● **DOCUMENT EXCERPT**:
================================
Courtesy of MAP Architects

The Livonia Apartments is Phase II of an affordable sustainable housing development in the rapidly changing neighborhood of East New York, Brooklyn. Through a partnership with the NYC Department of Housing Preservation and Development (HPD) and the New York City Housing Development Corporation (HDC) and designed by Magnusson Architecture and Planning (MAP), BRP Companies and partners developed this mixed-use, four-building complex to provide 292 apartments of both affordable and supportive housing, including 10% of units specified for persons with disabilities and municipal employees. In addition, Livonia II provides 30,000 square feet of community and retail space for the neighborhood.
================================
● **Records taken from a dataset**:
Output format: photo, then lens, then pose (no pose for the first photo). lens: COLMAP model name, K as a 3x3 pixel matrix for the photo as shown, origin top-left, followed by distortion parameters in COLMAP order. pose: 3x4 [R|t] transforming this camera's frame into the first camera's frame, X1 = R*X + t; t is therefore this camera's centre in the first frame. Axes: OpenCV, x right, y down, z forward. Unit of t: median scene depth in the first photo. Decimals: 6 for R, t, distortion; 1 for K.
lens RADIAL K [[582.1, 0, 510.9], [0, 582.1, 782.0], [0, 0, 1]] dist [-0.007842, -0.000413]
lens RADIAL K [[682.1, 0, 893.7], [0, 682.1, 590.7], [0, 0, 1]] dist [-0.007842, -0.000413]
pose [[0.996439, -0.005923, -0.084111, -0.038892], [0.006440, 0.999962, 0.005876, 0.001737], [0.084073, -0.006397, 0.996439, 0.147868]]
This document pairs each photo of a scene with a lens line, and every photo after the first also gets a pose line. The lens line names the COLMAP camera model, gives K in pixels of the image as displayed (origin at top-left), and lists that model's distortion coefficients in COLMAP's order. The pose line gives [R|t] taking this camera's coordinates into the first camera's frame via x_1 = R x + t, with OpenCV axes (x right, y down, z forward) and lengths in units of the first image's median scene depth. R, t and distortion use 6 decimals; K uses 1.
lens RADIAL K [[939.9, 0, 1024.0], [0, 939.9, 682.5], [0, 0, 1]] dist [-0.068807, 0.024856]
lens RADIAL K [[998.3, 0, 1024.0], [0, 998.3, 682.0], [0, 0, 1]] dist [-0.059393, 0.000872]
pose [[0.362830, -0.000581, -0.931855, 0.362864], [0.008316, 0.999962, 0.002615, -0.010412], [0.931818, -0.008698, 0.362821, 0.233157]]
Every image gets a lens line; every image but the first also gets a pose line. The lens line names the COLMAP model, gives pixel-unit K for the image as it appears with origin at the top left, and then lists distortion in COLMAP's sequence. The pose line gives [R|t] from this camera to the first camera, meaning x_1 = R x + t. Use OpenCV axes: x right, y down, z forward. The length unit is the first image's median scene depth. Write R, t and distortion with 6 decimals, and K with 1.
================================
● **APPLY WHAT YOU READ**:
1. According to the text on the Livonia Apartments, how many apartments does the four-building complex provide?
2. Decide whether each statement agrees with the text on the Livonia Apartments, and for each give yes or no along with the deciding words quoted from it: (a) The Livonia Apartments are the second phase of the development. (b) BRP Companies designed the complex. (c) Livonia II includes 30,000 square feet of community and retail space.
3. Reproduce everything in the text on the Livonia Apartments from "The Livonia Apartments" down to "for the neighborhood.", word for word.

● **OUTPUTS IN ORDER**:
1. 292 apartments of both affordable and supportive housing.

2.
(a) Yes: "The Livonia Apartments is Phase II of an affordable sustainable housing development"
(b) No: "designed by Magnusson Architecture and Planning (MAP)"
(c) Yes: "Livonia II provides 30,000 square feet of community and retail space for the neighborhood"

3.
The Livonia Apartments is Phase II of an affordable sustainable housing development in the rapidly changing neighborhood of East New York, Brooklyn. Through a partnership with the NYC Department of Housing Preservation and Development (HPD) and the New York City Housing Development Corporation (HDC) and designed by Magnusson Architecture and Planning (MAP), BRP Companies and partners developed this mixed-use, four-building complex to provide 292 apartments of both affordable and supportive housing, including 10% of units specified for persons with disabilities and municipal employees. In addition, Livonia II provides 30,000 square feet of community and retail space for the neighborhood.